Stanford Professor Wins Nobel Prize for Chemistry

Two Americans and one German won the Nobel Prize for Chemistry on Wednesday, including a professor from Stanford University.

The Pleasanton-born William Moerner was in Brazil when his wife got the phone call, announcing that he'd won “for the development of super-resolved fluorescence microscopy.”

Reached at his Brazilian hotel by NBC Bay Area via Skype, he was all smiles.

Then he tried to break down in layman's terms his years of complicated research.

"What I did was detect individual molecules just one instead of the billions and billions that you'd have to average over," he said. "That turns out to be very critical because if you look inside a cell for example you want to see how the little machines are working and moving inside a cell. One of the challenges is that the machines are really tiny. However if you can look at an individual molecule, that is like a light source inside the cell, and so that light source is a way to measure the shapes and motions of how things move inside the cell."

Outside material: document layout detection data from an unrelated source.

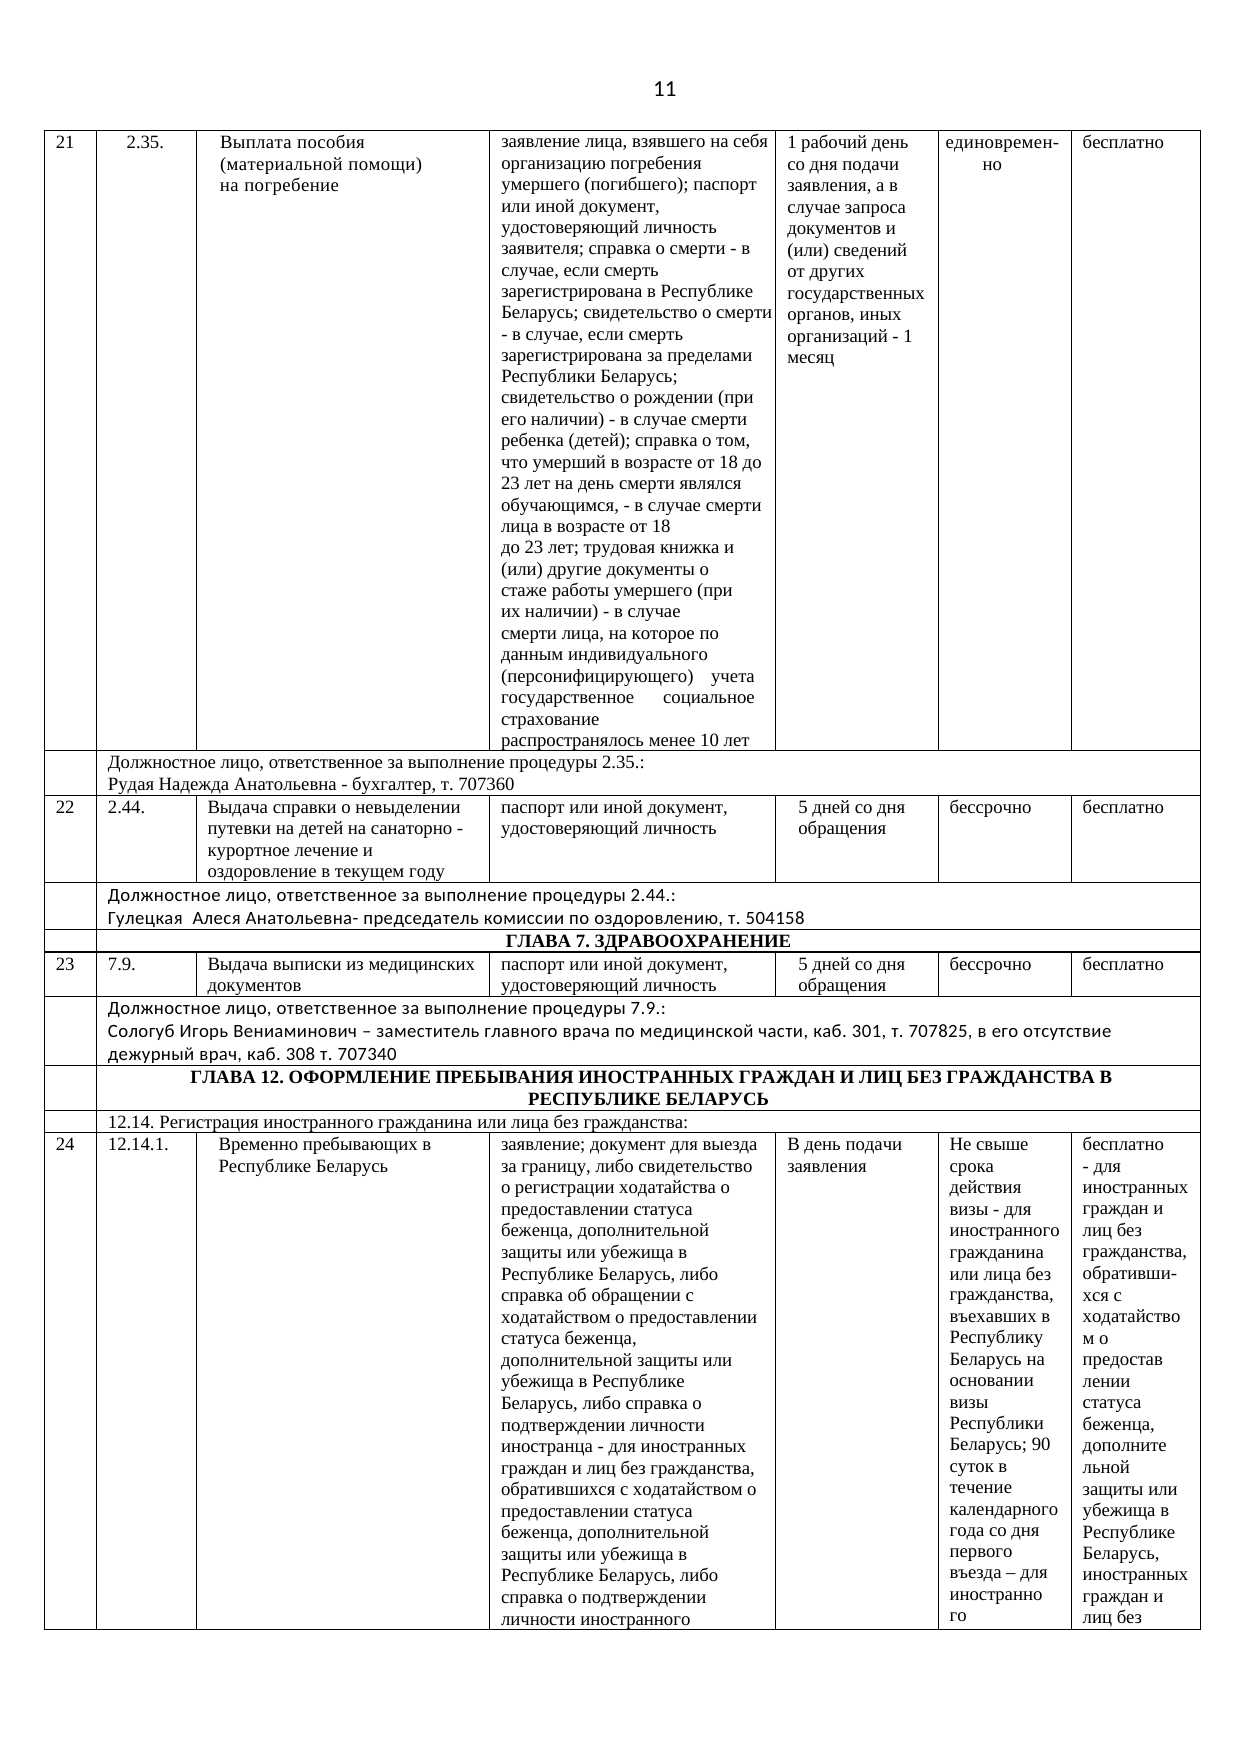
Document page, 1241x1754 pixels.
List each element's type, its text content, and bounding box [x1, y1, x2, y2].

table_cell паспорт или иной документ, удостоверяющий личность [490, 796, 775, 882]
table_cell бессрочно [939, 953, 1071, 996]
table_cell 5 дней со дня обращения [776, 796, 938, 882]
table_cell 7.9. [97, 953, 196, 996]
table_cell Должностное лицо, ответственное за выполнение процедуры 2.35.: Рудая Надежда Анатольевна - бухгалтер, т. 707360 [97, 751, 1200, 794]
table_cell Должностное лицо, ответственное за выполнение процедуры 2.44.: Гулецкая Алеся Анатольевна- председатель комиссии по оздоровлению, т. 504158 [677, 883, 1200, 929]
table_cell единовремен- но [939, 131, 1071, 750]
table_cell бесплатно [1072, 796, 1200, 882]
table_cell Выплата пособия (материальной помощи) на погребение [197, 131, 489, 750]
table_cell 1 рабочий день со дня подачи заявления, а в случае запроса документов и (или) сведений от других государственных органов, иных организаций - 1 месяц [776, 131, 938, 750]
table_cell 22 [45, 796, 96, 882]
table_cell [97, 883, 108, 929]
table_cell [776, 1133, 938, 1629]
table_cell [1072, 1133, 1200, 1629]
table_cell бесплатно [1072, 131, 1200, 750]
table_cell [45, 883, 96, 929]
table_cell ГЛАВА 7. ЗДРАВООХРАНЕНИЕ [97, 930, 1200, 951]
table_cell 12.14. Регистрация иностранного гражданина или лица без гражданства: [97, 1111, 1200, 1132]
table_cell заявление лица, взявшего на себя организацию погребения умершего (погибшего); паспорт или иной документ, удостоверяющий личность заявителя; справка о смерти - в случае, если смерть зарегистрирована в Республике Беларусь; свидетельство о смерти - в случае, если смерть зарегистрирована за пределами Республики Беларусь; свидетельство о рождении (при его наличии) - в случае смерти ребенка (детей); справка о том, что умерший в возрасте от 18 до 23 лет на день смерти являлся обучающимся, - в случае смерти лица в возрасте от 18 до 23 лет; трудовая книжка и (или) другие документы о стаже работы умершего (при их наличии) - в случае смерти лица, на которое по данным индивидуального (персонифицирующего) учета государственное социальное страхование распространялось менее 10 лет [490, 131, 775, 750]
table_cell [197, 1133, 489, 1629]
table_cell 24 [45, 1133, 96, 1629]
table_cell 5 дней со дня обращения [776, 953, 938, 996]
table_cell ГЛАВА 12. ОФОРМЛЕНИЕ ПРЕБЫВАНИЯ ИНОСТРАННЫХ ГРАЖДАН И ЛИЦ БЕЗ ГРАЖДАНСТВА В РЕСПУБЛИКЕ БЕЛАРУСЬ [97, 1066, 1200, 1109]
table_cell 2.44. [97, 796, 196, 882]
table_cell [45, 997, 96, 1065]
table_cell [45, 930, 96, 951]
table_cell [45, 1111, 96, 1132]
table_cell Выдача выписки из медицинских документов [197, 953, 489, 996]
table_cell Должностное лицо, ответственное за выполнение процедуры 7.9.: Сологуб Игорь Вениаминович – заместитель главного врача по медицинской части, каб. 301, т. 707825, в его отсутствие дежурный врач, каб. 308 т. 707340 [97, 997, 1200, 1065]
table_cell 2.35. [97, 131, 196, 750]
table_cell [45, 1066, 96, 1109]
table_cell 23 [45, 953, 96, 996]
table_cell Выдача справки о невыделении путевки на детей на санаторно - курортное лечение и оздоровление в текущем году [197, 796, 489, 882]
table_cell 21 [45, 131, 96, 750]
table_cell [490, 1133, 775, 1629]
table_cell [939, 1133, 1071, 1629]
table_cell бессрочно [939, 796, 1071, 882]
table_cell бесплатно [1072, 953, 1200, 996]
table_cell [45, 751, 96, 794]
table_cell паспорт или иной документ, удостоверяющий личность [490, 953, 775, 996]
table_cell 12.14.1. [97, 1133, 196, 1629]
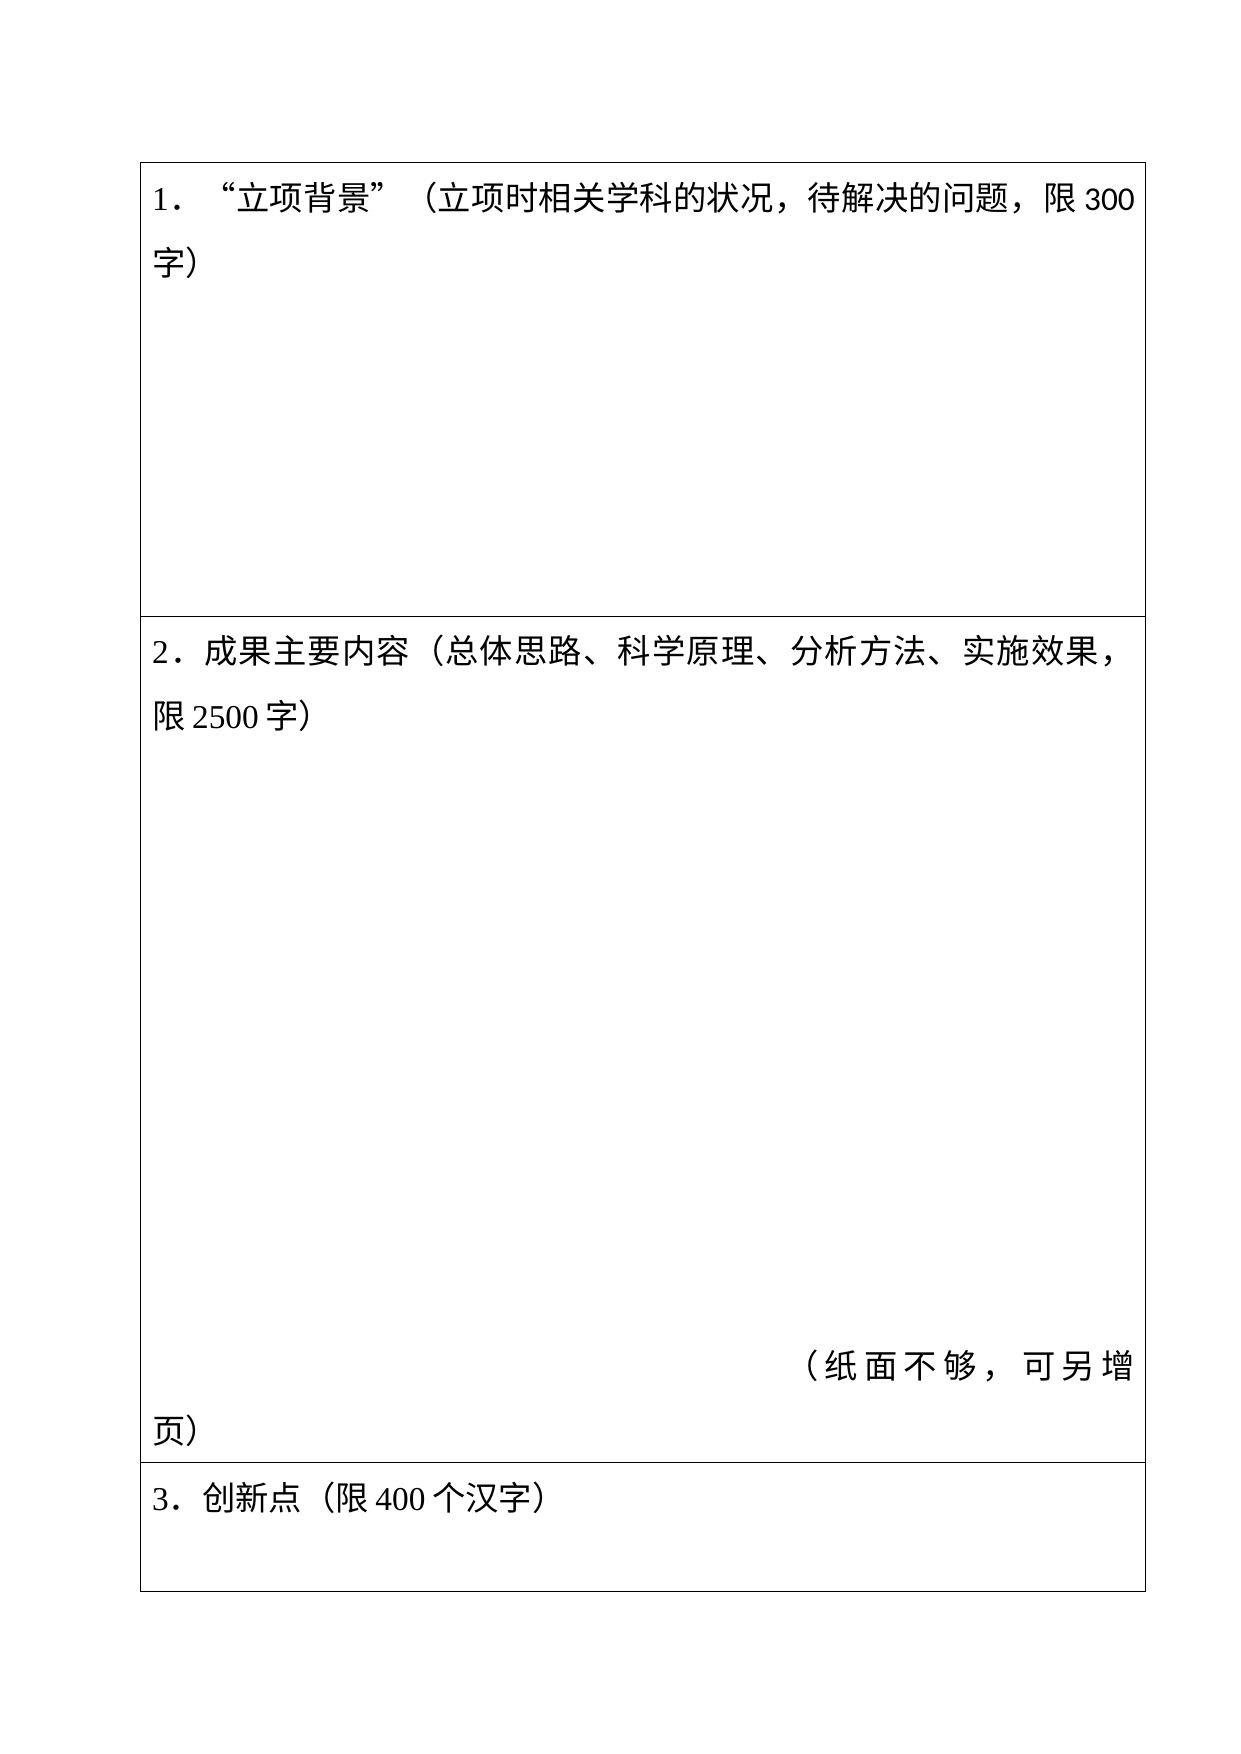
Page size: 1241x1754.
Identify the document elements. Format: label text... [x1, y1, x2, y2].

table_cell 2．成果主要内容（总体思路、科学原理、分析方法、实施效果，限2500字） （纸面不够，可另增页） [141, 617, 1145, 1462]
table_cell 3．创新点（限400个汉字） [141, 1463, 1145, 1591]
table_header 1．“立项背景”（立项时相关学科的状况，待解决的问题，限300字） [141, 163, 1145, 616]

According to the Nobel Prize organization, Eric Betzig and William Moerner, working separately, laid the foundation for a second method of study called single-molecule microscopy. The method relies upon the possibility to turn the fluorescence of individual molecules on and off. Scientists image the same area multiple times, letting just a few interspersed molecules glow each time. Superimposing these images yields a dense super-image resolved at the nanolevel.

While the award and the honor is great, Moerner's demeanor softened when he thought about what he wanted to pass on to the future generation of chemists.

"I really want to encourage young people to study math and science to learn how the world works and to think about how things actually behave," he said. "Ultimately, the only way we can push our world forward is by learning how things really work."

Then he stressed that he wanted students to "believe that anything is possible. At one point, what we were doing with microscopes was considered impossible."

Betzig works at the Janelia Farm Research Campus at the Howard Hughes Medical Institute in Virginia.

The German winner is Stefan Hell, who works at the Max Planck Institute for Biophysical Chemistry and the German Cancer Research Center.

Today, nanoscopy is used world-wide and new knowledge of greatest benefit to mankind is produced on a daily basis.

Moerner has been at Stanford since 1998.